◆ **Problem**
In the listing below, which lines contain the string "input"? Copy them all.

◆ **Raw data**
Segment Open
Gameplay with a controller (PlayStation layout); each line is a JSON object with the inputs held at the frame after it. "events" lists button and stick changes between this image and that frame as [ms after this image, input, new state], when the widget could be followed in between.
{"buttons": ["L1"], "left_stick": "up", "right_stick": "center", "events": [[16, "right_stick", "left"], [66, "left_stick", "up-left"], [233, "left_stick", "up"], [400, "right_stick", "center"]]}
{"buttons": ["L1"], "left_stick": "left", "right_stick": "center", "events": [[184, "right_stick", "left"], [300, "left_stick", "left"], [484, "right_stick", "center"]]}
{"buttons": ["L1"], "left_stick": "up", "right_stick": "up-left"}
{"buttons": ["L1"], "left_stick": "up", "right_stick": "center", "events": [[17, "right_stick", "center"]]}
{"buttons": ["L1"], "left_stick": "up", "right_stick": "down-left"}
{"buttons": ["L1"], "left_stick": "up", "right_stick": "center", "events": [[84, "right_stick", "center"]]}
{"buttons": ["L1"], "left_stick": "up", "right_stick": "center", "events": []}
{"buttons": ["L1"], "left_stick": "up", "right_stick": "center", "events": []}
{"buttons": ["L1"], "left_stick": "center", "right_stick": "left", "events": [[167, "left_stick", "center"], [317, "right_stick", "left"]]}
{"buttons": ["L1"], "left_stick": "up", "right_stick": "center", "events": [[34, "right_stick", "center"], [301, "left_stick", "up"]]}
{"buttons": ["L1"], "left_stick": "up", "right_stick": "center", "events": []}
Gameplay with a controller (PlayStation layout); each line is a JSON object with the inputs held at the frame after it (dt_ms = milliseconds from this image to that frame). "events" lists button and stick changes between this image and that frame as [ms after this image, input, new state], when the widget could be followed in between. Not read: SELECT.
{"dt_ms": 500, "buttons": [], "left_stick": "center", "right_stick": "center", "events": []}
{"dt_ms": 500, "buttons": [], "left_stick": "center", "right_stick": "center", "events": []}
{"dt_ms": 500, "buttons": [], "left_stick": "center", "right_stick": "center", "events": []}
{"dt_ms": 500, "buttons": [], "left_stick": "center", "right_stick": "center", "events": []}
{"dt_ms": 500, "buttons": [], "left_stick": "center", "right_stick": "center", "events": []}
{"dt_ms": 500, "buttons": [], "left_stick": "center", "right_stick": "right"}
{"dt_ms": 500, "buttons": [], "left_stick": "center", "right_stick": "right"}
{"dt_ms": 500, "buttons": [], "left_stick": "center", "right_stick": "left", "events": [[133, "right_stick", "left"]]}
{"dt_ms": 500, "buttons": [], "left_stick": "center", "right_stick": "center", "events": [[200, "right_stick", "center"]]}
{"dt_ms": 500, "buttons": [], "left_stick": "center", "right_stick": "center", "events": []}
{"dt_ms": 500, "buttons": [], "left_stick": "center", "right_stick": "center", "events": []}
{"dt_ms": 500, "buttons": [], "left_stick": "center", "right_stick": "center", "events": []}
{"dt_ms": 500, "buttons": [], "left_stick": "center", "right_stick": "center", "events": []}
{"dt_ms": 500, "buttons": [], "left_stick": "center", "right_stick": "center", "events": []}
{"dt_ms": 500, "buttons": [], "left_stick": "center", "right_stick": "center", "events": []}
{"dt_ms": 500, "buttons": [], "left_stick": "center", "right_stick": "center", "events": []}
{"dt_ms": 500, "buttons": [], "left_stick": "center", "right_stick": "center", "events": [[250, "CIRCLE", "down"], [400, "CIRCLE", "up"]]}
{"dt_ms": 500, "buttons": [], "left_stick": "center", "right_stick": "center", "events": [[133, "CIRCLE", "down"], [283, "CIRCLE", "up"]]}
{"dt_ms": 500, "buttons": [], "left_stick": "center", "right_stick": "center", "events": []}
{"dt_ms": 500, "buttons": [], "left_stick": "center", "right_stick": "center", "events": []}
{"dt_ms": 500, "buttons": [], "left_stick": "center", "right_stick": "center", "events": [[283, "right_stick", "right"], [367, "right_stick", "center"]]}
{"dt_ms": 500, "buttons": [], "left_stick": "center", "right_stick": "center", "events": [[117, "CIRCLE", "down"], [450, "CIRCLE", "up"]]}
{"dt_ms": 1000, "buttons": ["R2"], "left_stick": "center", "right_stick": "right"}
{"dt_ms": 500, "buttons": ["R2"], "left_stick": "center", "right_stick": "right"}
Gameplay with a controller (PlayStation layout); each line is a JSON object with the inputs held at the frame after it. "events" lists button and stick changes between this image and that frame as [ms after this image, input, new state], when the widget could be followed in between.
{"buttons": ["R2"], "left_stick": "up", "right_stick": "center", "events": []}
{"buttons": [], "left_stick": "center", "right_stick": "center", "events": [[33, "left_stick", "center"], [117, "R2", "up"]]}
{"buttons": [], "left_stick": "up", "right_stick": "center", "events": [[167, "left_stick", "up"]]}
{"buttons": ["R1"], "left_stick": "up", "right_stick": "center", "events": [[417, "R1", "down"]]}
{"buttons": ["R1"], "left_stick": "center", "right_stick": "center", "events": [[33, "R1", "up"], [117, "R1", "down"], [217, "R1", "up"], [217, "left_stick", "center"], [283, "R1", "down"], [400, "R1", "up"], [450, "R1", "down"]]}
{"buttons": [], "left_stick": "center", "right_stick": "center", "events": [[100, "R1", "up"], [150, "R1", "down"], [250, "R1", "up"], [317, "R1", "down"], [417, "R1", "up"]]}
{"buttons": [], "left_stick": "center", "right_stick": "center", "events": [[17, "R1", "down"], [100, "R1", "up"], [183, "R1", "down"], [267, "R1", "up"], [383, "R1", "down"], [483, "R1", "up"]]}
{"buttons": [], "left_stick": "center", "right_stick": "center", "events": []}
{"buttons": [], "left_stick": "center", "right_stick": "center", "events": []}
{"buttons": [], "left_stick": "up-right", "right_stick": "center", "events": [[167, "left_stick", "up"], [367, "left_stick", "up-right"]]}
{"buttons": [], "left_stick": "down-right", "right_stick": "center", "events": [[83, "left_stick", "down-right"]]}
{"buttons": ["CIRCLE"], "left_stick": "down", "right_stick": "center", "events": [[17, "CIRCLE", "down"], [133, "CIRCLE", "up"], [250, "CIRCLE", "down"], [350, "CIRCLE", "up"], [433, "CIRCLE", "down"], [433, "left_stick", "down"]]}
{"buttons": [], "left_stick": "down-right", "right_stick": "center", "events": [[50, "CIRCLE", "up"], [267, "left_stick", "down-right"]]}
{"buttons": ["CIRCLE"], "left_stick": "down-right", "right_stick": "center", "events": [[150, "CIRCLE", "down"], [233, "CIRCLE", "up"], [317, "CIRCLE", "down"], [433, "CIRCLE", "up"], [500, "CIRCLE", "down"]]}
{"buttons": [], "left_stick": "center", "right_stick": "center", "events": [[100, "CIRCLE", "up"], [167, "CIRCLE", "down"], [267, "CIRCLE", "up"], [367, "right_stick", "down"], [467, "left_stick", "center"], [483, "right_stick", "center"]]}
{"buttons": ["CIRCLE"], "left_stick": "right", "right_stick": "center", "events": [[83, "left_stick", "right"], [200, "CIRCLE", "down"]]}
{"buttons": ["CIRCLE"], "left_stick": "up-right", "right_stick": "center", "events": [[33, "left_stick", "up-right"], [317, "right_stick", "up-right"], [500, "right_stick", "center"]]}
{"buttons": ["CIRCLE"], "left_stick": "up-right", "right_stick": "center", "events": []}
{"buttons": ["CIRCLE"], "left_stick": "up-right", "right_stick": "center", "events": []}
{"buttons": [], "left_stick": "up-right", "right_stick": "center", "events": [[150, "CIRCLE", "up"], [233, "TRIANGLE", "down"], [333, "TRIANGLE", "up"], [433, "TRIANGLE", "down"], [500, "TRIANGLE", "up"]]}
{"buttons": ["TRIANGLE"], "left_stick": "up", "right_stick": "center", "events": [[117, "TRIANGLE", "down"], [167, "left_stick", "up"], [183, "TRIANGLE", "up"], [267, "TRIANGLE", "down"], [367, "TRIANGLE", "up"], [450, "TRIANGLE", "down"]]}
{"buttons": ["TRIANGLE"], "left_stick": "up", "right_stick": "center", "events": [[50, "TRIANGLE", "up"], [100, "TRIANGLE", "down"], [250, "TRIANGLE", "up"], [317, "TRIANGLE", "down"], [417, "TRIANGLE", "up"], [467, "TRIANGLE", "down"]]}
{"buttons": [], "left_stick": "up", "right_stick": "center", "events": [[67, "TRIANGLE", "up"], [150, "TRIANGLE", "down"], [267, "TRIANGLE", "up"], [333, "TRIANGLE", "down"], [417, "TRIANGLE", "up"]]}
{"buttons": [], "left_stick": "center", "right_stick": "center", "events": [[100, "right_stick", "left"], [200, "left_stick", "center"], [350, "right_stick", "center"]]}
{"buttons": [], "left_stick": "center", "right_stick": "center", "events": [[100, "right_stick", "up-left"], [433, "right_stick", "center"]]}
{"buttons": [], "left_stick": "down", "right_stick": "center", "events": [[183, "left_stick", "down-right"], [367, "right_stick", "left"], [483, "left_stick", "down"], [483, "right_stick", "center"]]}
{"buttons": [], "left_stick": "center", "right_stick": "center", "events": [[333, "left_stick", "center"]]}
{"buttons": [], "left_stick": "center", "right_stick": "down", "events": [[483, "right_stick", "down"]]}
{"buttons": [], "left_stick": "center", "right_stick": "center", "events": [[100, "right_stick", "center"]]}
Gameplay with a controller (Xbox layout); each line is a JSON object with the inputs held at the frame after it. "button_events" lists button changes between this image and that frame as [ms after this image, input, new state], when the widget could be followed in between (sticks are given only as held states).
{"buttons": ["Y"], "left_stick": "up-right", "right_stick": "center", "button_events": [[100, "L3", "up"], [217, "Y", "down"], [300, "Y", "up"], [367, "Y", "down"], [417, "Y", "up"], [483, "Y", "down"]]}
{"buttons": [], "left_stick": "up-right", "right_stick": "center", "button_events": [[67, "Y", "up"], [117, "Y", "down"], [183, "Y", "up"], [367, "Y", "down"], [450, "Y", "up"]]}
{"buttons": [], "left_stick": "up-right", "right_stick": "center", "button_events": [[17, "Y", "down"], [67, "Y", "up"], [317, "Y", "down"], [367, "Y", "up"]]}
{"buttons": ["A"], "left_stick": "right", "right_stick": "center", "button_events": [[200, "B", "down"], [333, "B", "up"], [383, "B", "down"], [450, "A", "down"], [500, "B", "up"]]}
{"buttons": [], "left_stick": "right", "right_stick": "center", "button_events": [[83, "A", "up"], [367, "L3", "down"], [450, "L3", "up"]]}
Segment Closed
◆ **Result for this task**
Gameplay with a controller (PlayStation layout); each line is a JSON object with the inputs held at the frame after it. "events" lists button and stick changes between this image and that frame as [ms after this image, input, new state], when the widget could be followed in between.
Gameplay with a controller (PlayStation layout); each line is a JSON object with the inputs held at the frame after it (dt_ms = milliseconds from this image to that frame). "events" lists button and stick changes between this image and that frame as [ms after this image, input, new state], when the widget could be followed in between. Not read: SELECT.
Gameplay with a controller (PlayStation layout); each line is a JSON object with the inputs held at the frame after it. "events" lists button and stick changes between this image and that frame as [ms after this image, input, new state], when the widget could be followed in between.
Gameplay with a controller (Xbox layout); each line is a JSON object with the inputs held at the frame after it. "button_events" lists button changes between this image and that frame as [ms after this image, input, new state], when the widget could be followed in between (sticks are given only as held states).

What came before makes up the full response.